Perhaps it was the tall-thinness, the bootcut jeans, the clean flannel shirt faded past the point of being any recognizable color. It would have been too hot outside for this shirt, but here in the over-air-conditioned store, it wasn’t out of place. The shoulder seams lined up perfectly with his own shoulders, as if it was custom made for him, or he was made for that shirt. The two belonged together, just like flannel seemed to belong exclusively to the Northwest. Its soul lived here, cotton-soft, multi-hued, and complicated. And yet this guy didn’t quite have Clint’s cowboy swagger. He wasn’t “cowboy” at all, but I couldn’t say why. It was something more than the absence of hat or horse.
His name tag read Jed, but I knew Jed and knew his tag, with its pink smiley face sticker partly obscuring the bottom curve of J. The new guy must have borrowed it. He chatted easily with the customers in front of me, with too much confidence for someone new to the job.
Not-Jed turned to me, and I looked quickly away, aware that I’d been caught in the act of staring, of trying to find a word for the color of his hair. His eyes were unreadable. “You finding everything all right?” he asked, his rogue smile all confidence and knowledge. He’d seen me looking at him, but I determined not to blush.
“You’re new here,” I raised my chin, trying to fake a calm I didn’t feel.
“Sure am.”
Around us, people talked, registers scanned and beeped, lights hummed, but when he spoke to me, those noises receded. I found myself wanting to become small, to curl myself up in the curve of his soft, warm lip, to rest there, like the child cradled in the moon in the old cross-stitch my mother hung over my childhood bed. “Got a name, ‘Jed’?”
“Yep.” He smiled again, that damned Clint Eastwood smile, so devilishly delighted with himself. It was the smile I watched over and over in all those films—the smile I waited for every time—the magical smile that required me and anyone else who saw it to smile in return.
I couldn’t help myself; I grinned. “Going to tell me what it is?”
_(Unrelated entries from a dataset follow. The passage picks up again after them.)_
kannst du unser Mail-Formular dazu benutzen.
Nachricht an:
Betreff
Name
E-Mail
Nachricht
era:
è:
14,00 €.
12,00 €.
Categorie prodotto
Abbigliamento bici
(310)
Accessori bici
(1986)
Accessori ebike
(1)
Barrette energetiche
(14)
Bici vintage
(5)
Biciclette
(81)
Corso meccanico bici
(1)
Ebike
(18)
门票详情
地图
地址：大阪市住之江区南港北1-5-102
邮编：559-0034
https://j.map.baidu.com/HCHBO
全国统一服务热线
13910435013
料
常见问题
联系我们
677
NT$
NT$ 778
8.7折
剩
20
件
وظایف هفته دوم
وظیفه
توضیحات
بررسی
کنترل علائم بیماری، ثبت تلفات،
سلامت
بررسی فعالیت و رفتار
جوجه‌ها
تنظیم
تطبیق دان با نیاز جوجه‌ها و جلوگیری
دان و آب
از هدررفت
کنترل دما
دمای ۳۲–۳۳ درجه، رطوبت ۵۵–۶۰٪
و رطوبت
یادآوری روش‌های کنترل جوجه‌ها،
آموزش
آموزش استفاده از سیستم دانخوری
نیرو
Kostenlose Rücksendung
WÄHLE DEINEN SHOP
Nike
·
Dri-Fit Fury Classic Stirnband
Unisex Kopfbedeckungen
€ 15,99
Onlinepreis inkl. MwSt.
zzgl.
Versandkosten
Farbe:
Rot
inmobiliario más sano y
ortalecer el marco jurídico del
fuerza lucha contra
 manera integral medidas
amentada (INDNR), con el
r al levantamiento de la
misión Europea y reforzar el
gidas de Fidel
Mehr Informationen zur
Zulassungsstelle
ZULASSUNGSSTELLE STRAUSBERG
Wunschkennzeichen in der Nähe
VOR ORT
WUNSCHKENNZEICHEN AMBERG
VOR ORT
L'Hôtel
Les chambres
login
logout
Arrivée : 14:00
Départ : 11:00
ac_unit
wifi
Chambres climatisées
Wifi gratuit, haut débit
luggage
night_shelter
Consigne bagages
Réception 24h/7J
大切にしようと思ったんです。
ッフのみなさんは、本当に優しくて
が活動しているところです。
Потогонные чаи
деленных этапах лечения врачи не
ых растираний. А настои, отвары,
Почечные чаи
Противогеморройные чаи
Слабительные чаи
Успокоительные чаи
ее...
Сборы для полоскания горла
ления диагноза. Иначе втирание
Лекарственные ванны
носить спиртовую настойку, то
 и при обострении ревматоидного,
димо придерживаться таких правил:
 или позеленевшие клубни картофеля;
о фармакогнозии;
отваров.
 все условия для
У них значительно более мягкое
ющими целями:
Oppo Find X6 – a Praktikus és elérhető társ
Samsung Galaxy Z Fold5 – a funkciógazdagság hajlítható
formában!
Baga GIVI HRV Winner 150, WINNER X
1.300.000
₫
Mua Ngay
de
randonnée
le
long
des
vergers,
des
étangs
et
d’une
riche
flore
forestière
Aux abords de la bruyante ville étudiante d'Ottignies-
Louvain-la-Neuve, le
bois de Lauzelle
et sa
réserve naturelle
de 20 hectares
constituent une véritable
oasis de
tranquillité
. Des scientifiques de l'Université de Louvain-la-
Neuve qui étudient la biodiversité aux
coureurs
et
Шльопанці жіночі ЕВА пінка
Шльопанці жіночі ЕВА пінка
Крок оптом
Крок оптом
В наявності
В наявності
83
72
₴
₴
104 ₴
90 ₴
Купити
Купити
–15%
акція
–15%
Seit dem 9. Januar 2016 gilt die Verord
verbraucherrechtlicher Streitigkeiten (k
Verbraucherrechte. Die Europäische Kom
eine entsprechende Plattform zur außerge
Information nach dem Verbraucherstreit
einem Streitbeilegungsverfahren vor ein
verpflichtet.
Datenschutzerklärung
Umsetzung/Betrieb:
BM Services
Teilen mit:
He narrowed his eyes, sizing me up. “I’ll make you a deal. I’ll tell you mine if you tell me yours.” He typed in the number for lettuce without bothering to look it up, totally at ease. “You first,” he said.
“I’m not that curious.” I looked out toward the automatic doors, posing indifference.
“We’ll keep it anonymous for now, then.”
“Fair enough.”
“$7.09.”
I pulled exact change from my wallet and placed it in his cupped hand, smiling directly and defiantly into his eyes.